Open fredcallaway opened this issue 6 years ago • 5 comments

Example:

best, = ga(x->-sum(x), 
          5,
          initPopulation=n->rand(Bool, n),
          iterations=10000,
          mutationRate = 0.2,
          selection = roulette
          )

I think this is because you maximize the inverse of the provided objective function. Is there a reason to do this rather than just directly minimizing the function? (Or I guess, maximizing the negation of the function)

fredcallaway avatar Feb 03 '19 00:02 fredcallaway

Looking at the code more, lots of stuff won't make sense with negative objective values. Is this just a standard assumption for genetic algorithms? (I'm no expert!)

fredcallaway avatar Feb 03 '19 02:02 fredcallaway

I guess it is because the selection methods need to sort the population basing on the fitness. So the ga method should take in input a max/min parameter to drive the sorting phases. Maybe this is a limitation of this first version.

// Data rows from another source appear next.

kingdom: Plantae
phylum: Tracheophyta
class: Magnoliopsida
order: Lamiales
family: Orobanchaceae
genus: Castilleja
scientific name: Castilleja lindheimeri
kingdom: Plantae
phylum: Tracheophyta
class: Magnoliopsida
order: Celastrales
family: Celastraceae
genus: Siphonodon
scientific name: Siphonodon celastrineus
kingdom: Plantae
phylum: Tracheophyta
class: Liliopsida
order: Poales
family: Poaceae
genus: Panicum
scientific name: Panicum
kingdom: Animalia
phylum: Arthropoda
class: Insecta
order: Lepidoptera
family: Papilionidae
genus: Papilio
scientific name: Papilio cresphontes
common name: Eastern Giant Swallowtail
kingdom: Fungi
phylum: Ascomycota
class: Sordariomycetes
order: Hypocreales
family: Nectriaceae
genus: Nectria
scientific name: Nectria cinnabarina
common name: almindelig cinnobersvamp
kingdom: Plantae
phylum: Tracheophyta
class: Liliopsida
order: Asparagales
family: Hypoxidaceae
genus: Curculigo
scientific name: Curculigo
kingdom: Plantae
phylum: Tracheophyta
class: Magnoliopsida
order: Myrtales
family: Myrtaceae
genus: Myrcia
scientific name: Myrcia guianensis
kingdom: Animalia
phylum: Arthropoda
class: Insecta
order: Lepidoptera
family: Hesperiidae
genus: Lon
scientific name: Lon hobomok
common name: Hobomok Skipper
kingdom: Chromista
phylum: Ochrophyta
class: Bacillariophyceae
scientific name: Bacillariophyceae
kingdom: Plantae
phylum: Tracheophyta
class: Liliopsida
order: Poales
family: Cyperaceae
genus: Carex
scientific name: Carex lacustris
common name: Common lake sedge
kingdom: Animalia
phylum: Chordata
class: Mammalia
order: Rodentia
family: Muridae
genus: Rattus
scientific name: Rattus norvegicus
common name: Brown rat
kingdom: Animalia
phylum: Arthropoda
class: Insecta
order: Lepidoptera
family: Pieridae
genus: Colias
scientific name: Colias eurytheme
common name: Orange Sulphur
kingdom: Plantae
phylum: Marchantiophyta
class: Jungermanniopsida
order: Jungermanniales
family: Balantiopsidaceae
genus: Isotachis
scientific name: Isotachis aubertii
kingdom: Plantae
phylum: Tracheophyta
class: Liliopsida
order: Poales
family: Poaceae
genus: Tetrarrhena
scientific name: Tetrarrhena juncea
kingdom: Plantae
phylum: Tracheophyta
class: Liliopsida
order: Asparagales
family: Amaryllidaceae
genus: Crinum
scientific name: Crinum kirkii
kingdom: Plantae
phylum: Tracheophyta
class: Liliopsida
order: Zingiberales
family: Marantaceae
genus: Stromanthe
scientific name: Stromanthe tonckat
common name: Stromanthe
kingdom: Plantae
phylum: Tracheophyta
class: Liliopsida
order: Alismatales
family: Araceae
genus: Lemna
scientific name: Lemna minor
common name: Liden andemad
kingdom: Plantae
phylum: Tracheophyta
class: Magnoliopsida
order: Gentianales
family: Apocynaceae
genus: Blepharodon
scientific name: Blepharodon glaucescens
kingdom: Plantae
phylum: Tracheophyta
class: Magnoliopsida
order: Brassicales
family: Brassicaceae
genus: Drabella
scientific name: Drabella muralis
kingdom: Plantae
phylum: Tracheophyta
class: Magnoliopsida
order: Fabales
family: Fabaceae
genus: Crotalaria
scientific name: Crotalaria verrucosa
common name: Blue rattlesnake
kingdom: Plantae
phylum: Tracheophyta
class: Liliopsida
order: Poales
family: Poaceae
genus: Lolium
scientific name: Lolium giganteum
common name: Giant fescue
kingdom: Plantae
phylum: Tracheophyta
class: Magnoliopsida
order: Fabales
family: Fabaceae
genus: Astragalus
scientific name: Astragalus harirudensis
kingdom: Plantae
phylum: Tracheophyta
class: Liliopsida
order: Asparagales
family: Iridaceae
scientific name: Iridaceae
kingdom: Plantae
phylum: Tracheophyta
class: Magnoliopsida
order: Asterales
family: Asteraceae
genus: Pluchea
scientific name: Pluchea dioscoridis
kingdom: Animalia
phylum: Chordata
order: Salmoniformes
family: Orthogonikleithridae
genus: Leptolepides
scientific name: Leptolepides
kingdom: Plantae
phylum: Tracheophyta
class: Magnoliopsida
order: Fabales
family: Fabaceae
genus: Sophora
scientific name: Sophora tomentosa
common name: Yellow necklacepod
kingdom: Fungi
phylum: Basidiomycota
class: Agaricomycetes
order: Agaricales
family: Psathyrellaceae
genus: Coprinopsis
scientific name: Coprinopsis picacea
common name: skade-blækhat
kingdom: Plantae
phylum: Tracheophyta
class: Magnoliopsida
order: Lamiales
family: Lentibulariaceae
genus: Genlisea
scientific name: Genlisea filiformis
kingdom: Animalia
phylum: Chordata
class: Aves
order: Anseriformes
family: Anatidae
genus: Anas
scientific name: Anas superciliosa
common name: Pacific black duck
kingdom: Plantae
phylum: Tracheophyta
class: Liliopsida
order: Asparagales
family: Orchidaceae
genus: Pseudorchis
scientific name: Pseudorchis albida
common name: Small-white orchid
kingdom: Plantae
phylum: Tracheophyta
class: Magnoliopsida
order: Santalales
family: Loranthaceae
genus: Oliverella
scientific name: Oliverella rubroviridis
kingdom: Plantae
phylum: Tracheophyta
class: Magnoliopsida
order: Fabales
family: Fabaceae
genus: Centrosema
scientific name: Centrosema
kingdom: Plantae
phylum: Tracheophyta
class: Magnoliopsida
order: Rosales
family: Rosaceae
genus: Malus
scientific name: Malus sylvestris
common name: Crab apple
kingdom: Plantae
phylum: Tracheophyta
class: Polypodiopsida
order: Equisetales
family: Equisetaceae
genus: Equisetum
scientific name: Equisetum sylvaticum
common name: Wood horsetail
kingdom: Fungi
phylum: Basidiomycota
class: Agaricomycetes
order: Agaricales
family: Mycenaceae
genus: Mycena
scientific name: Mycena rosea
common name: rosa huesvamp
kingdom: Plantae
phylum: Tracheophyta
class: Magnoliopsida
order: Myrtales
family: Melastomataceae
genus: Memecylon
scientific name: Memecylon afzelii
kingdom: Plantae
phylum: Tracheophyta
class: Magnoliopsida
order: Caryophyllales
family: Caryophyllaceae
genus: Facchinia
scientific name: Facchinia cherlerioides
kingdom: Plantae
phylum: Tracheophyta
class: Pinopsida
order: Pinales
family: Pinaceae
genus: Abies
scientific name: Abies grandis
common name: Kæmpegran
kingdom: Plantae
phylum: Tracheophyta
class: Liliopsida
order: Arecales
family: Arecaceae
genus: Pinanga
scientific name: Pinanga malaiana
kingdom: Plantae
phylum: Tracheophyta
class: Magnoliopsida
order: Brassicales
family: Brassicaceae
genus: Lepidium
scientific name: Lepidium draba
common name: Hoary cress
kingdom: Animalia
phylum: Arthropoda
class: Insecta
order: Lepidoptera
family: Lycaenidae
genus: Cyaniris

apeano avatar Feb 22 '19 17:02 apeano

You need to rewrite your problem to fit the package.

phelipe avatar Feb 22 '19 18:02 phelipe

This package performs an objective function minimization by maximizing its inverse. Shape your problem to fit the package behavior.

wildart avatar Feb 24 '19 21:02 wildart

OK sure that's fine. But I think it would be good to include the constraint that the objective function be positive in the documentation.

Also, it's worth noting that taking the inverse has scaling effects that may be undesirable. In particular, for values near 0, very small differences in the objective function will lead to large differences in the inverse objective function, which could reduce population diversity if using selection functions such as roulette or SUS.